**Instruction:** Collect every line in the material below that contains the string "classic", copying each line in full.
** START **
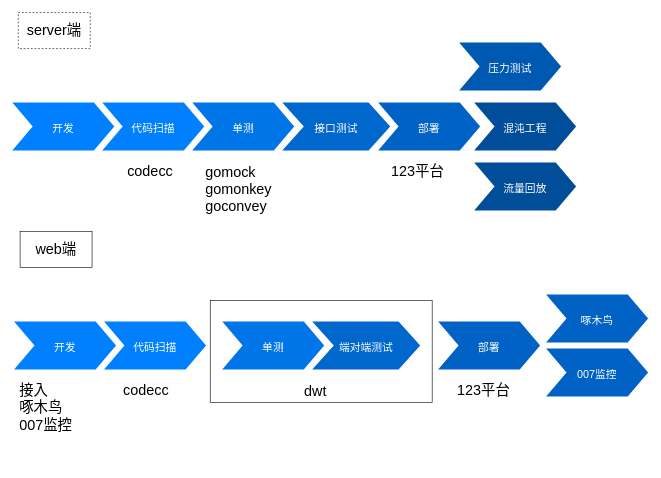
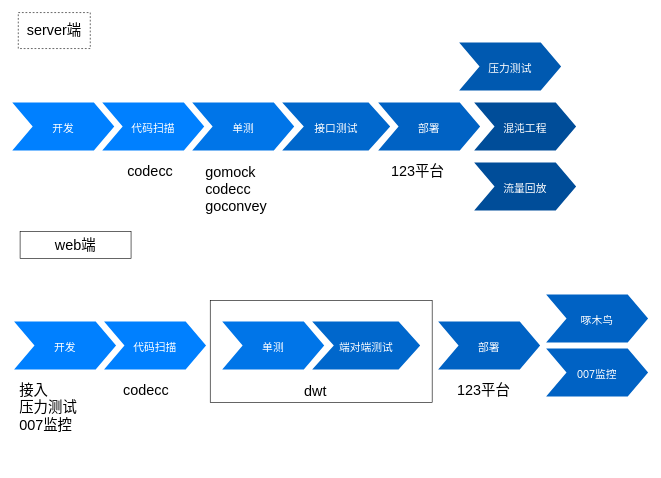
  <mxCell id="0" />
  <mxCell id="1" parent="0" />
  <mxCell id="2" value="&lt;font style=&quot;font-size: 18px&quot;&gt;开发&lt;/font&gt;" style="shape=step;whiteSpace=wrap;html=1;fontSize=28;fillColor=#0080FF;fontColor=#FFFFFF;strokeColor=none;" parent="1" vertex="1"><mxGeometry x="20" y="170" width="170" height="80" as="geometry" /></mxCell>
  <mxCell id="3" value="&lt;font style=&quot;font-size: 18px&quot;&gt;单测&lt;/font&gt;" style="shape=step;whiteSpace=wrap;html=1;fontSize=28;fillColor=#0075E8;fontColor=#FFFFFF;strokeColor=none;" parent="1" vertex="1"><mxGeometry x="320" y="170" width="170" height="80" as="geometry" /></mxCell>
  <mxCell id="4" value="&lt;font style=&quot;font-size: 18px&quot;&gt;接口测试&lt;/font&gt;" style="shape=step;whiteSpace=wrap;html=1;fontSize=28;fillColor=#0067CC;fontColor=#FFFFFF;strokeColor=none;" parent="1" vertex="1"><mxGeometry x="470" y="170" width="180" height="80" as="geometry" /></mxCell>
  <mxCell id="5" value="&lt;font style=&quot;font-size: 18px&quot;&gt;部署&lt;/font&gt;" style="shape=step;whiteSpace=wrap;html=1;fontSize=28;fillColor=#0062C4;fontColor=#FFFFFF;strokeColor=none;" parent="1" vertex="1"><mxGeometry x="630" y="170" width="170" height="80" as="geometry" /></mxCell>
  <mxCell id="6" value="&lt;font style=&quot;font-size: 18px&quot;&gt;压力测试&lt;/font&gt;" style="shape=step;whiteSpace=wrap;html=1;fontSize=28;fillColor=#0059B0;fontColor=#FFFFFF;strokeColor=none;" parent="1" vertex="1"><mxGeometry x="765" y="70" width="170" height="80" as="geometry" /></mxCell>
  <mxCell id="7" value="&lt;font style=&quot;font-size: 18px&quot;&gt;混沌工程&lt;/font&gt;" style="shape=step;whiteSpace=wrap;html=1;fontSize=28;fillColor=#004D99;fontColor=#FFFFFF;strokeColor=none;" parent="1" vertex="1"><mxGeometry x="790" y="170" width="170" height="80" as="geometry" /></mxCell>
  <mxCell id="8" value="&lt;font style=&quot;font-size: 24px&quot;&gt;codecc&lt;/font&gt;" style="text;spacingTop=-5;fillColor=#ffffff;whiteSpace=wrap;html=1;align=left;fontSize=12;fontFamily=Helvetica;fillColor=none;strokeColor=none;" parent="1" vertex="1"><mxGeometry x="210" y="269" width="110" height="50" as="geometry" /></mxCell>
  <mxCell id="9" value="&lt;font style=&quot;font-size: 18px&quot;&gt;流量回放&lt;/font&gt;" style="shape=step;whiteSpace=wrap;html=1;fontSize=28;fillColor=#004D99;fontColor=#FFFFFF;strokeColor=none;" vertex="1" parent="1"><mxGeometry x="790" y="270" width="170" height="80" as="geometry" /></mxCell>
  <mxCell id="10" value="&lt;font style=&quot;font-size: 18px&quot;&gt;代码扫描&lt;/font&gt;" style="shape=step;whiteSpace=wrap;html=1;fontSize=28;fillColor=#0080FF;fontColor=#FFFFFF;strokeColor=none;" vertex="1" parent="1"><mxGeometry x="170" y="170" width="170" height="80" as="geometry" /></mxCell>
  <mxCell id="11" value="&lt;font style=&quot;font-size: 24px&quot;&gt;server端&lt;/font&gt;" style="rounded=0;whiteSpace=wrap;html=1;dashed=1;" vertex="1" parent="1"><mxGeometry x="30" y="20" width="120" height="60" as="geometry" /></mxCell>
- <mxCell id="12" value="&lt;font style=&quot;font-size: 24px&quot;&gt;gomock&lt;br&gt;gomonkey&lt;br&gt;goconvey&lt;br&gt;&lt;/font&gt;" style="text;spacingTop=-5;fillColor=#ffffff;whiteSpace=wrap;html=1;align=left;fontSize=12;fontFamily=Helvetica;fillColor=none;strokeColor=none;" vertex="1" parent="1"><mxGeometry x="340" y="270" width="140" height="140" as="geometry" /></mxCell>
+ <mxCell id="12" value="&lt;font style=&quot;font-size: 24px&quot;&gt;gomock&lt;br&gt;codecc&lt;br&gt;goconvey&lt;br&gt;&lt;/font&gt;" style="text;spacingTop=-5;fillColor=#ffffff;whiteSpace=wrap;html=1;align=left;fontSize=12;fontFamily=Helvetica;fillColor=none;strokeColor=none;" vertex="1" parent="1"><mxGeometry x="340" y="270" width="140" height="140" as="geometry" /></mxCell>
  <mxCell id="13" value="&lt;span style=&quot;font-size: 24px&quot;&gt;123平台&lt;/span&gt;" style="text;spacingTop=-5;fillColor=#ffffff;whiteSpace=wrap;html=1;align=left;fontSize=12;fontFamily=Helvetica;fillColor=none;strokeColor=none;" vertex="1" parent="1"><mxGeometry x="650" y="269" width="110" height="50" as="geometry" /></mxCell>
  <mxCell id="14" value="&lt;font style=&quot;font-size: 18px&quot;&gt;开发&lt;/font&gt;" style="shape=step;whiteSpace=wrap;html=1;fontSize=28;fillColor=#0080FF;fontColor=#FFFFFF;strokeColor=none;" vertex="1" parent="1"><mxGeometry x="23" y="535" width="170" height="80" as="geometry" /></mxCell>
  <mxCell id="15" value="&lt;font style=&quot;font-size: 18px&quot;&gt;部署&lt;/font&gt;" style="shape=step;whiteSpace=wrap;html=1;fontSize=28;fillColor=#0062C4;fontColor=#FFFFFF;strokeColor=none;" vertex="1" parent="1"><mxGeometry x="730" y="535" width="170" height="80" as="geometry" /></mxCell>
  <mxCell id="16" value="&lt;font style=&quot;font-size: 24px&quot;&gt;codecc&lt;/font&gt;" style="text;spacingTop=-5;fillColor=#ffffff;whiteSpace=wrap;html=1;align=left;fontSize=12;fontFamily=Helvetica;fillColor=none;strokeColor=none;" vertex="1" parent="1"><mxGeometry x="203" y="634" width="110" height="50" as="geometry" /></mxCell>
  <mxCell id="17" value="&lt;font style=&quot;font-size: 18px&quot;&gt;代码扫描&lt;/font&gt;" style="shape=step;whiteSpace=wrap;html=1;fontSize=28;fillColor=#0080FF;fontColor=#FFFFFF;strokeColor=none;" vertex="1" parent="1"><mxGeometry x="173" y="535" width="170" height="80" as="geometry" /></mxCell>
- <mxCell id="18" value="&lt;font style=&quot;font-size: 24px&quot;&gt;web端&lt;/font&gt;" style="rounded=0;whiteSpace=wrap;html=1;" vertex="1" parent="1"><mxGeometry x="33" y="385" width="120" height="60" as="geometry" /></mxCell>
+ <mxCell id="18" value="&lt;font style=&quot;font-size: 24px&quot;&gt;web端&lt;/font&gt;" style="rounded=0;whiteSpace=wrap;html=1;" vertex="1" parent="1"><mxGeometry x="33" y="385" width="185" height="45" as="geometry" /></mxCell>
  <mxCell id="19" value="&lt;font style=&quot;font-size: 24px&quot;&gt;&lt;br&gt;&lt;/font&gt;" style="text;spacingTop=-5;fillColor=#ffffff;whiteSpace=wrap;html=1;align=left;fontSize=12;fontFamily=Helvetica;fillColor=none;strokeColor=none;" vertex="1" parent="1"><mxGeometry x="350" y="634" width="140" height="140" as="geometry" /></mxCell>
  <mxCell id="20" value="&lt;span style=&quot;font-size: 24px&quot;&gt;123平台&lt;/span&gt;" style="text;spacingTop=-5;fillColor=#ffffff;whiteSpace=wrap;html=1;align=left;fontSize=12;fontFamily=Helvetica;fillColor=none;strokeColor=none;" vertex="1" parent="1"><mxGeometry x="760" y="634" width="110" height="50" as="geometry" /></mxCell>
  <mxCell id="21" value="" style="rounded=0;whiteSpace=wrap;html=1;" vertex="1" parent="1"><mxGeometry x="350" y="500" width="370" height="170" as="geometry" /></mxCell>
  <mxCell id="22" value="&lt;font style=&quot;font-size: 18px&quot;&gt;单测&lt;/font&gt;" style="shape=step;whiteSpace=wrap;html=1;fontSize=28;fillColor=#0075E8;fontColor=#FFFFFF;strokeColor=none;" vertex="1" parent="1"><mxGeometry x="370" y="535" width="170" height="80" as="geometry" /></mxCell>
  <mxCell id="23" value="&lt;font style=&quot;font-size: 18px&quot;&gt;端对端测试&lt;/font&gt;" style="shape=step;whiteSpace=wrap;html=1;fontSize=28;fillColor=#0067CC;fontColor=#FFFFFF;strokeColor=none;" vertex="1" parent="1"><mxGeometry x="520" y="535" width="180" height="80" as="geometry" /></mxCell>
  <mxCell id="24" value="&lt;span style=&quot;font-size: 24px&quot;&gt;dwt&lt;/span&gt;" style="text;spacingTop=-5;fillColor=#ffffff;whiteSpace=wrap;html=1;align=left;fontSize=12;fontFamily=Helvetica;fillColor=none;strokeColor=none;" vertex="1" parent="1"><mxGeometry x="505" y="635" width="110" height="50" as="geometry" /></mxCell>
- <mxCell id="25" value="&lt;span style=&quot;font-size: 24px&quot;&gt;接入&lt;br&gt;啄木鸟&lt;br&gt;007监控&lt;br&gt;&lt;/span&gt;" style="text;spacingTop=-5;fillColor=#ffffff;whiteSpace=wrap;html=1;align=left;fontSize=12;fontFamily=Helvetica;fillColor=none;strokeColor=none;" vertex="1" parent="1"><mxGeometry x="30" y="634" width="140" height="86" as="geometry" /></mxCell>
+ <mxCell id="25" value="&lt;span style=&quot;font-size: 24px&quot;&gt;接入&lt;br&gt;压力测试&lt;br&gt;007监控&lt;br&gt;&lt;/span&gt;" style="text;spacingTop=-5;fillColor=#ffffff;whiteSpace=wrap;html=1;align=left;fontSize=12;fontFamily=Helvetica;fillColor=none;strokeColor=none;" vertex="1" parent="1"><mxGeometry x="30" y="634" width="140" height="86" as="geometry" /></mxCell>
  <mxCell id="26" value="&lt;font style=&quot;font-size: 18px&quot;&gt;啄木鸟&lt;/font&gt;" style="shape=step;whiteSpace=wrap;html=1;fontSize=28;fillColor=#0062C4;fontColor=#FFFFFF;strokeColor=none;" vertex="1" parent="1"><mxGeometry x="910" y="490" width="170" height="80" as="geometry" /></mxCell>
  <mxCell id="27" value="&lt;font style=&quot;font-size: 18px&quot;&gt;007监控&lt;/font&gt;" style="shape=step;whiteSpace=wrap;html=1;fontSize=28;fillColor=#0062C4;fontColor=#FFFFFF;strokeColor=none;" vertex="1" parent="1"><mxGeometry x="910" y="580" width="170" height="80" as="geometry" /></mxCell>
** END **
** START **
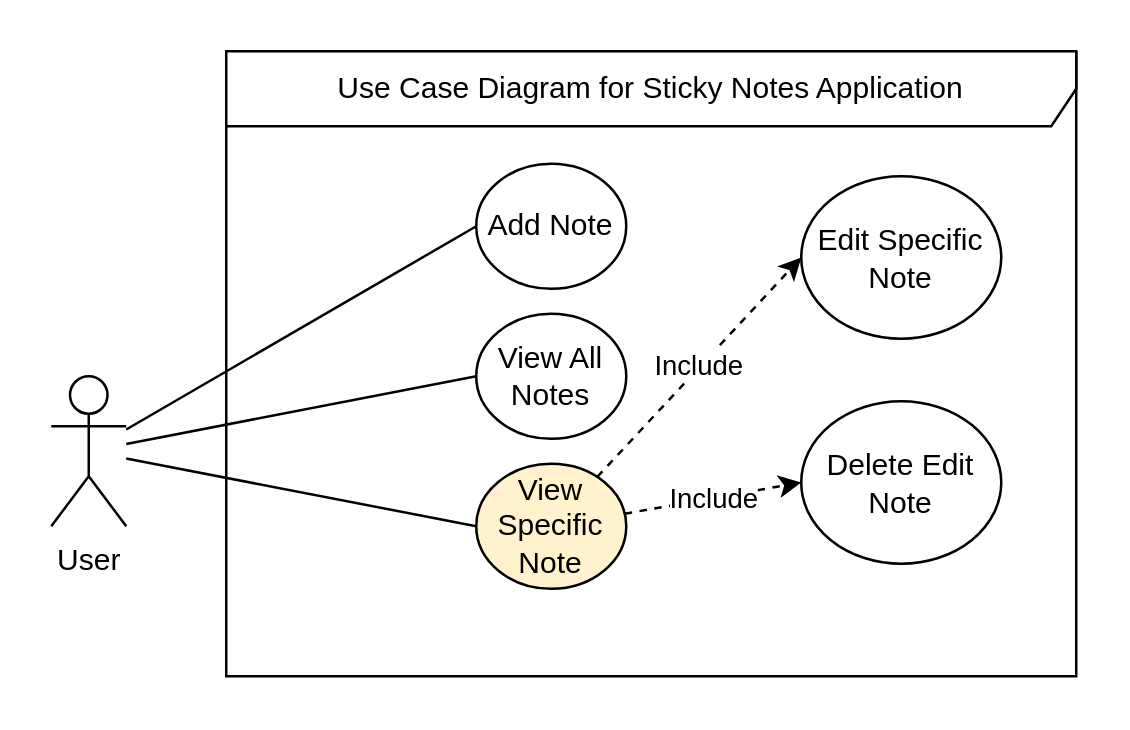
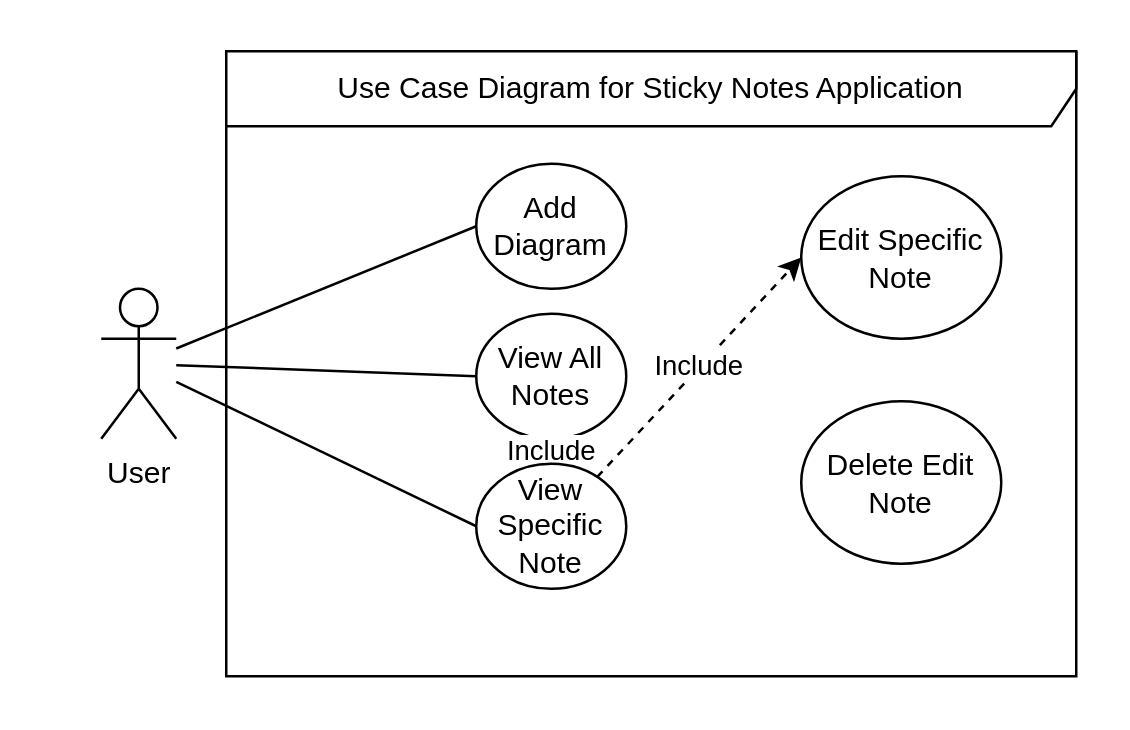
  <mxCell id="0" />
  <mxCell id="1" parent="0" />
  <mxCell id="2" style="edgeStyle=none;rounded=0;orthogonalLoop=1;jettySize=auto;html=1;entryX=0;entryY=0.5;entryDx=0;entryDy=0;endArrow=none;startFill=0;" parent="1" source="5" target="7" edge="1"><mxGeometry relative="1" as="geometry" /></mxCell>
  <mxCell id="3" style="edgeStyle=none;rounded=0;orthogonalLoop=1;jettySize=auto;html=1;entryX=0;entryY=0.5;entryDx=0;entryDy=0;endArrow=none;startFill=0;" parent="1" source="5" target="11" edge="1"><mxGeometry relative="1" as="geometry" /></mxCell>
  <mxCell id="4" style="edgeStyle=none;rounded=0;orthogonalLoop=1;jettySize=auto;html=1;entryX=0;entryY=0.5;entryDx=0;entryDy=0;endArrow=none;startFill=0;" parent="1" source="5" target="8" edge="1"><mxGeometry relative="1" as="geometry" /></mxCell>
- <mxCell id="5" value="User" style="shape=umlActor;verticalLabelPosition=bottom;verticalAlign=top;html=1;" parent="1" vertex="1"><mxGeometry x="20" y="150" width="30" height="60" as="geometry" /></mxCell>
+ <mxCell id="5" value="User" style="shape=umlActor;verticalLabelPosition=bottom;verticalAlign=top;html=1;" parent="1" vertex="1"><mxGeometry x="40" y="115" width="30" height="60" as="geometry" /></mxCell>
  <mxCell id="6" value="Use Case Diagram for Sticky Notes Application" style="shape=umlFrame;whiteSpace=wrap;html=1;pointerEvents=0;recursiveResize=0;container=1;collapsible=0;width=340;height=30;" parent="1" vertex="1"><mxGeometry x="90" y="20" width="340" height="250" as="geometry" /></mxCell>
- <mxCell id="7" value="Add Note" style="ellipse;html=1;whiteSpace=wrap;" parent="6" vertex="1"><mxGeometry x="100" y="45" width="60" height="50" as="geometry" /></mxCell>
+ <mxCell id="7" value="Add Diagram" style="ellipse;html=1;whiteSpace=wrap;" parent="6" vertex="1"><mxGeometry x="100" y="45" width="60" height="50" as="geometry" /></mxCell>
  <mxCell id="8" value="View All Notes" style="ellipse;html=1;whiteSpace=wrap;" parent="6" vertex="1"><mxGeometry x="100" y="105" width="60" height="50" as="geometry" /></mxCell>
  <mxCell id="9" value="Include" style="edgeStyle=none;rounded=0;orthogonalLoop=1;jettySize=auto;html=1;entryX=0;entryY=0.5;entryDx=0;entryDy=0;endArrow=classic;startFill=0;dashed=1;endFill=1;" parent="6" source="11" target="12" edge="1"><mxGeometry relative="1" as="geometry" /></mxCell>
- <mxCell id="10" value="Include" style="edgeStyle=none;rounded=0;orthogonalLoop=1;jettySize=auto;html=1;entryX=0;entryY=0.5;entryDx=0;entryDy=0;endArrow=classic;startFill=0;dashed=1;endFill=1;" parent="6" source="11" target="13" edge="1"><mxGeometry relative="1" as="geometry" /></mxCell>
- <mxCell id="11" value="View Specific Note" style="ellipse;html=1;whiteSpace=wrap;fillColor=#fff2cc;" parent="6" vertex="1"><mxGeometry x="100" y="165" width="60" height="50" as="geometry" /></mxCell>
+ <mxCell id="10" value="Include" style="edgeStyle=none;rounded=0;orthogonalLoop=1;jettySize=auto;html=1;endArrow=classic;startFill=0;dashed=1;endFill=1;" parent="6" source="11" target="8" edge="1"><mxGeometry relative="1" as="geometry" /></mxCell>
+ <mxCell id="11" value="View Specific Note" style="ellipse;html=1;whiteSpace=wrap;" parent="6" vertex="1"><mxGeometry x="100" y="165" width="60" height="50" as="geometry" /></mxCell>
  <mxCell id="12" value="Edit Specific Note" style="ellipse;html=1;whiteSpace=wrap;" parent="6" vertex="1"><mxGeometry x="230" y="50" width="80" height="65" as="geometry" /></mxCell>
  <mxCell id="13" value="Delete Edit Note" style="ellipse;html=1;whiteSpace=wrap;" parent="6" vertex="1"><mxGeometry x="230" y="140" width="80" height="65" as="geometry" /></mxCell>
** END **
**Correct result:**
  <mxCell id="9" value="Include" style="edgeStyle=none;rounded=0;orthogonalLoop=1;jettySize=auto;html=1;entryX=0;entryY=0.5;entryDx=0;entryDy=0;endArrow=classic;startFill=0;dashed=1;endFill=1;" parent="6" source="11" target="12" edge="1"><mxGeometry relative="1" as="geometry" /></mxCell>
- <mxCell id="10" value="Include" style="edgeStyle=none;rounded=0;orthogonalLoop=1;jettySize=auto;html=1;entryX=0;entryY=0.5;entryDx=0;entryDy=0;endArrow=classic;startFill=0;dashed=1;endFill=1;" parent="6" source="11" target="13" edge="1"><mxGeometry relative="1" as="geometry" /></mxCell>
+ <mxCell id="10" value="Include" style="edgeStyle=none;rounded=0;orthogonalLoop=1;jettySize=auto;html=1;endArrow=classic;startFill=0;dashed=1;endFill=1;" parent="6" source="11" target="8" edge="1"><mxGeometry relative="1" as="geometry" /></mxCell>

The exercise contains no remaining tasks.